Bei der Klägerin sei zudem zu berücksichtigen, dass sie bereits 2006 im beklagten Krankenhaus ohne erhebliche Komplikationen mit Heparin behandelt worden sei und dieser Versorgung vertraut habe, was dafürspreche, dass sie die Behandlung auch im Falle einer ordnungsgemäßen Aufklärung akzeptiert hätte. Ärztliche Fehler bei der Indikation und der Verabreichung des Heparins sowie bei der Behandlung der sich anschließenden Komplikationen der Klägerin habe der Sachverständige nicht feststellen können.

Fazit
Jeder ärztliche Heileingriff stellt eine (vorsätzliche) Körperverletzungshandlung dar und bedarf deshalb grundsätzlich der Einwilligung des Patienten, um rechtmäßig zu sein.
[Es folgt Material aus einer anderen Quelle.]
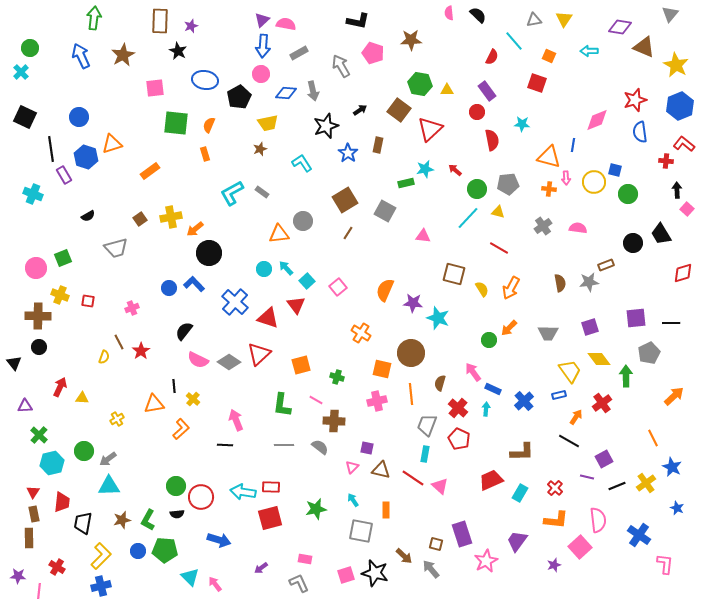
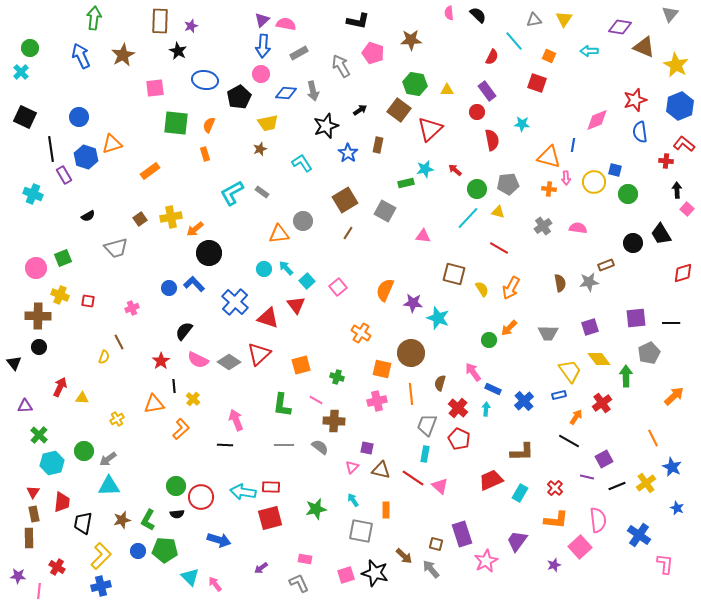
green hexagon at (420, 84): moved 5 px left
red star at (141, 351): moved 20 px right, 10 px down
Diese Einwilligung kann aber nur dann wirksam erteilt werden, wenn der Patient in der gebotenen Weise über den Eingriff, seinen Verlauf, seine Erfolgsaussichten, Risiken und mögliche Behandlungsalternativen informiert worden ist. Dies setzt eine diagnostisch abgesicherte Aufklärung durch den Arzt voraus, die dem Stand der Wissenschaft entsprechen muss. Liegt aufgrund eines Aufklärungsmangels keine ausdrückliche Einwilligung des Patienten vor, so  ist der ärztliche Heileingriff dennoch gerechtfertigt, wenn der Patient auch bei ordnungsgemäßer Aufklärung in die tatsächlich durchgeführte Behandlung eingewilligt hätte (hypothetische Einwilligung).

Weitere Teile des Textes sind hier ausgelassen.